— Я иду в синагогу, — объявил Симон, — может, пойдешь со мной?
— Я не был в синагоге пять лет, — нахмурился Даниил. — Одной субботой больше, одной меньше — какая разница.
— Ты не прав, друг мой, — улыбнулся Симон. — Никогда не откладывай на завтра то, что можно сделать сегодня.
Даниил стиснул зубы, наклонился, подобрал камешек, бросил в зеленую ящерку, юркнувшую куда-то за дом. Симон поднял брови. Наверно, по закону не полагается бросать камни в субботу.
— Мне хотелось, чтобы ты посмотрел на одного человека, — продолжал Симон. — Говорят, он сегодня придет в нашу синагогу.

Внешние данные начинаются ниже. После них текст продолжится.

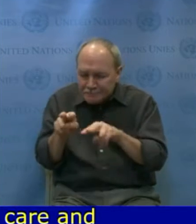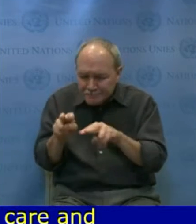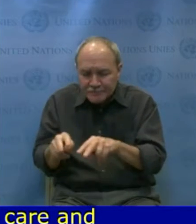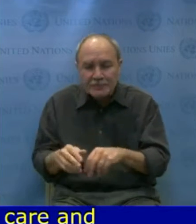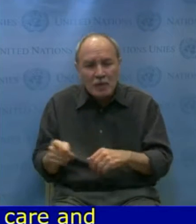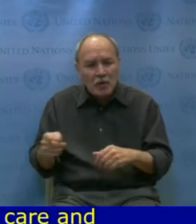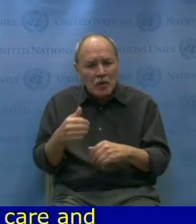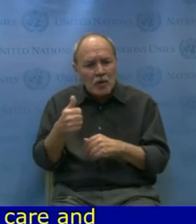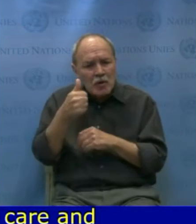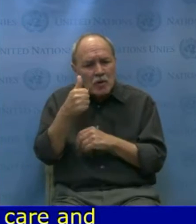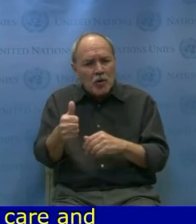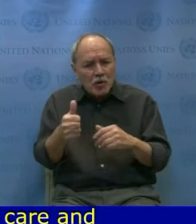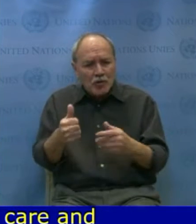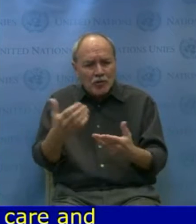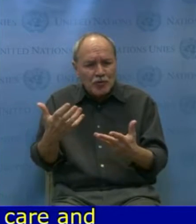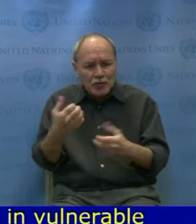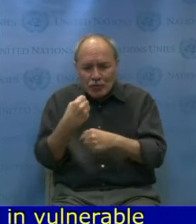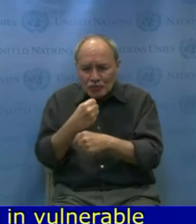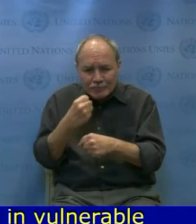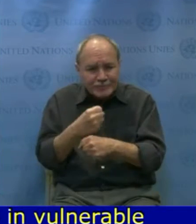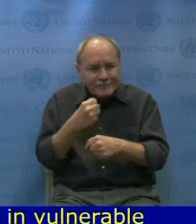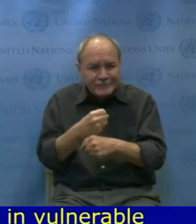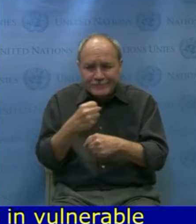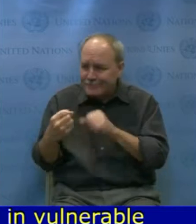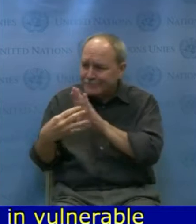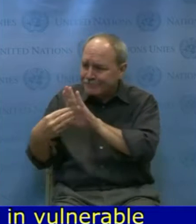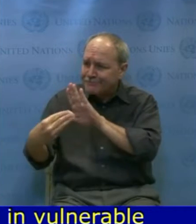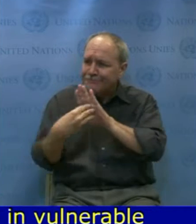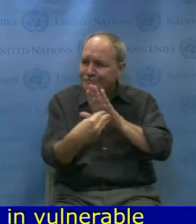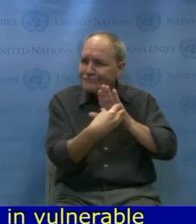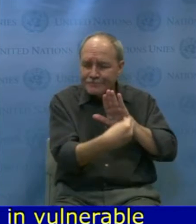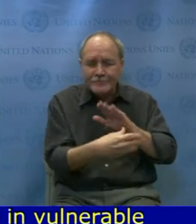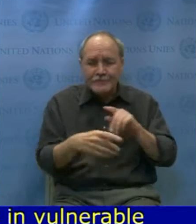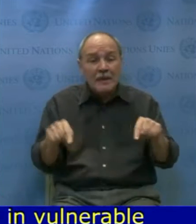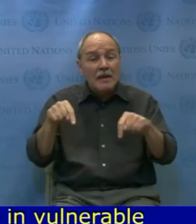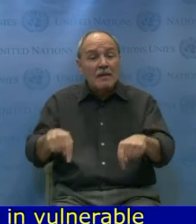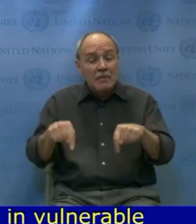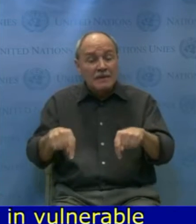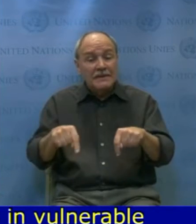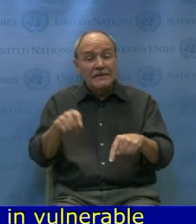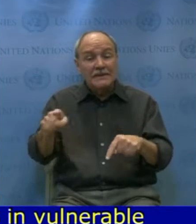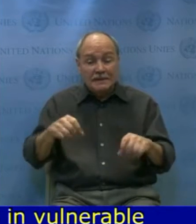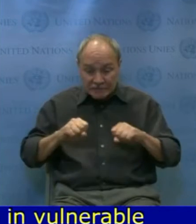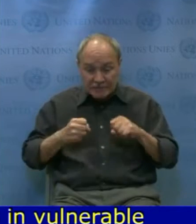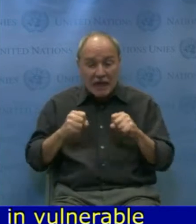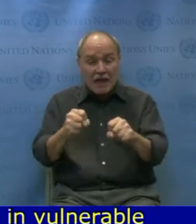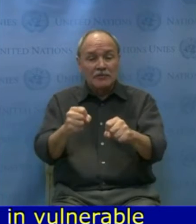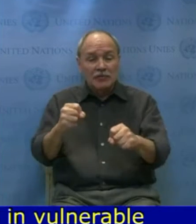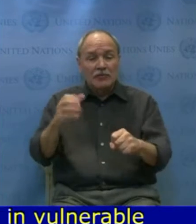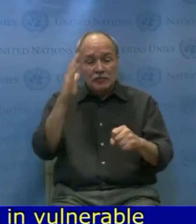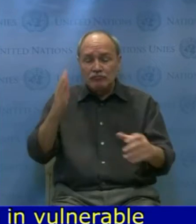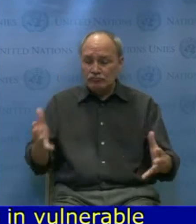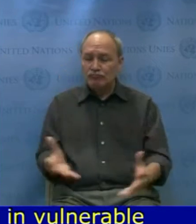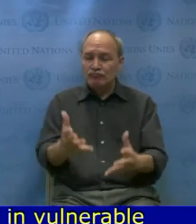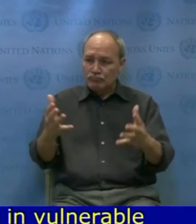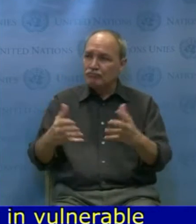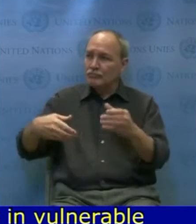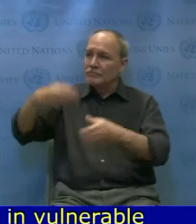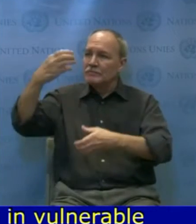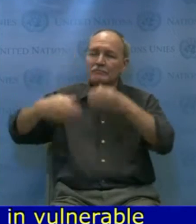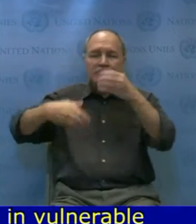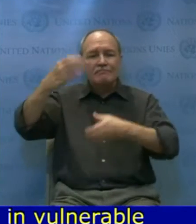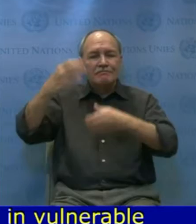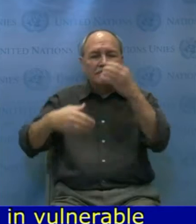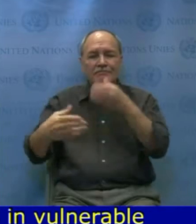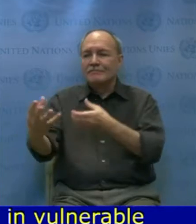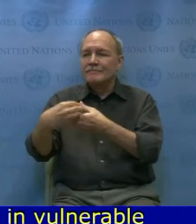this initiative will bring. We are also sure that this universal call for action will promote inclusive cities for sustainable families, and will help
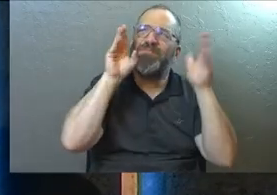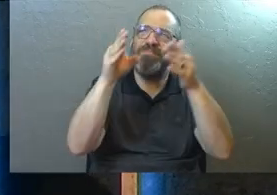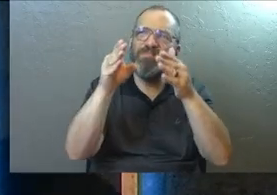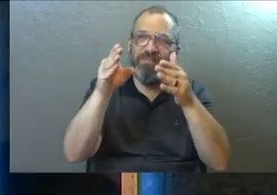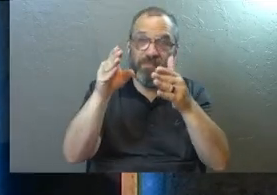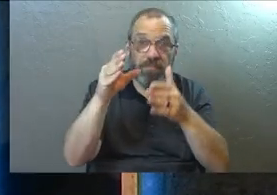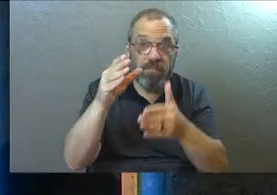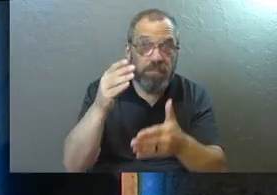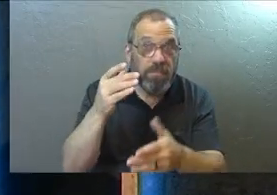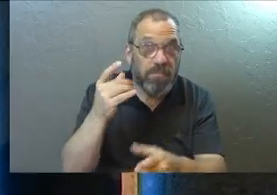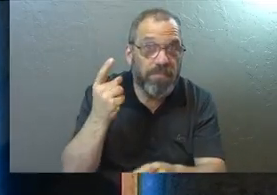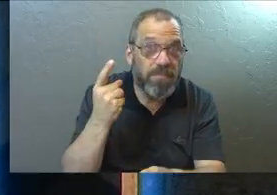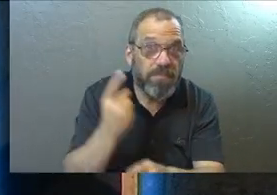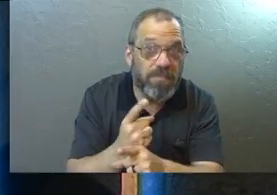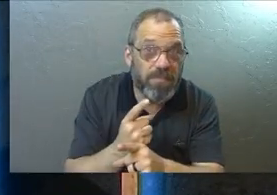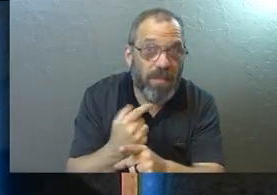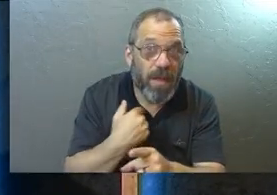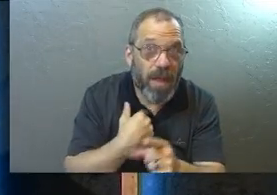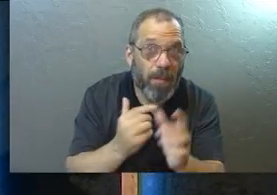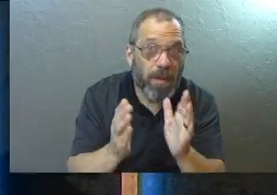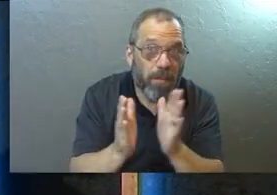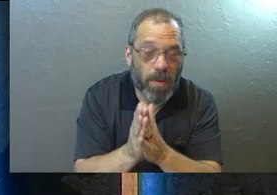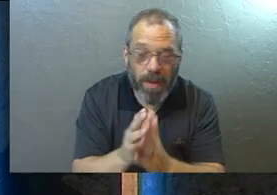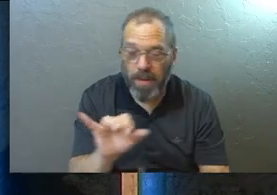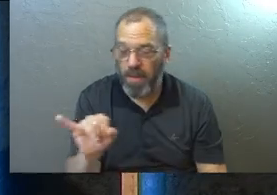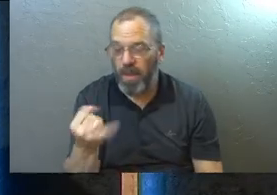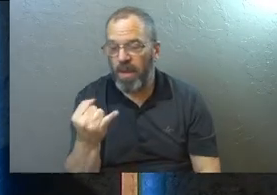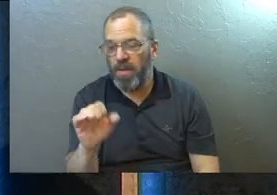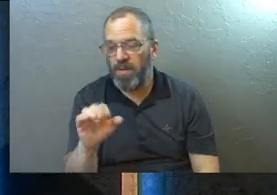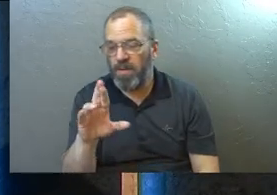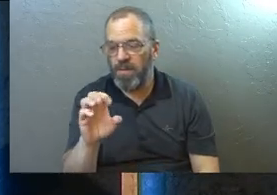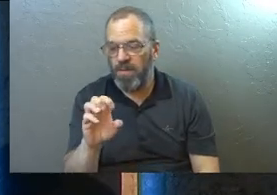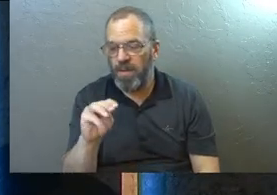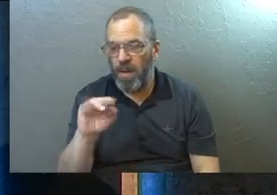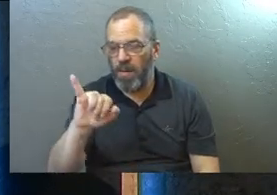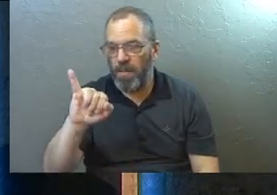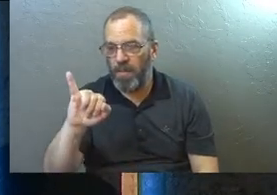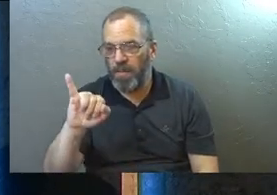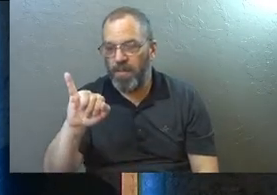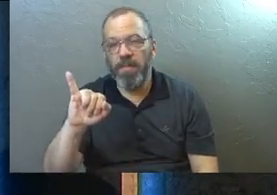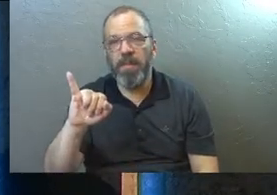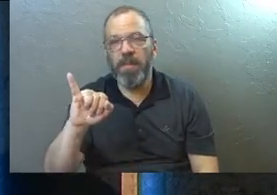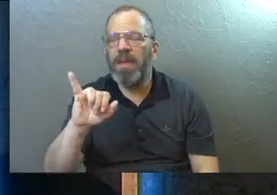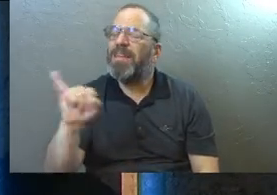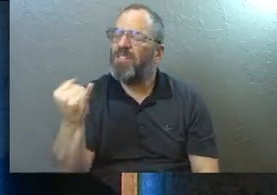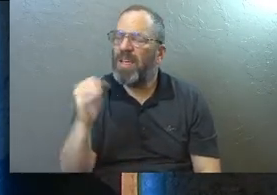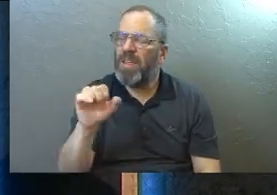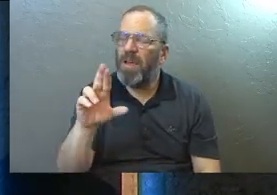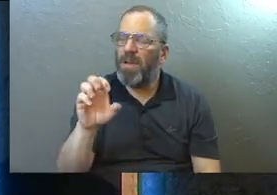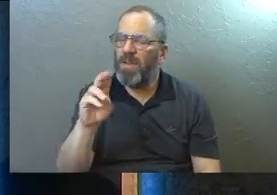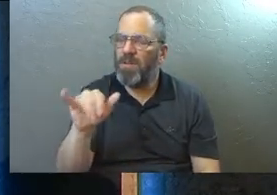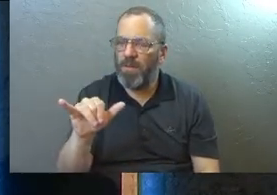Yes? I'm going to pray and then Jeremy's going to come up and he's going to walk us through communion together.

Даниил глянул на друга. Вроде бы, простые слова, но в них скрыт какой-то неясный намек.
— А что за человек?
— Право, не знаю. Он из Назарета.
— Тогда уж точно лучше остаться дома, — проворчал Даниил.
Симон многозначительно промолчал, и Даниил спросил:
— Он зилот?
— Похоже на то. Пойдем, сам посмотришь, кто он такой.
— В этой одежде?
— Я принес тебе плащ и сандалии.
Даниил широко открыл глаза. Если Симон, всегда ревностно соблюдающий Закон, решился тащить сверток с одеждой в субботу только затем, чтобы он, Даниил, увидел того человека, дело, выходит, немаловажное. Даниил взял плащ, вернулся в дом. Бабушка дремала в углу. Приоткрыла глаза, посмотрела на юношу и, обознавшись со сна, пробормотала имя его отца. Лия робко подошла, помогла застегнуть кожаные сандалии.
— Хочешь пойти со мной? — вырвалось у Даниила, но тут же пришлось прикусить язык — голубые глаза наполнились ужасом.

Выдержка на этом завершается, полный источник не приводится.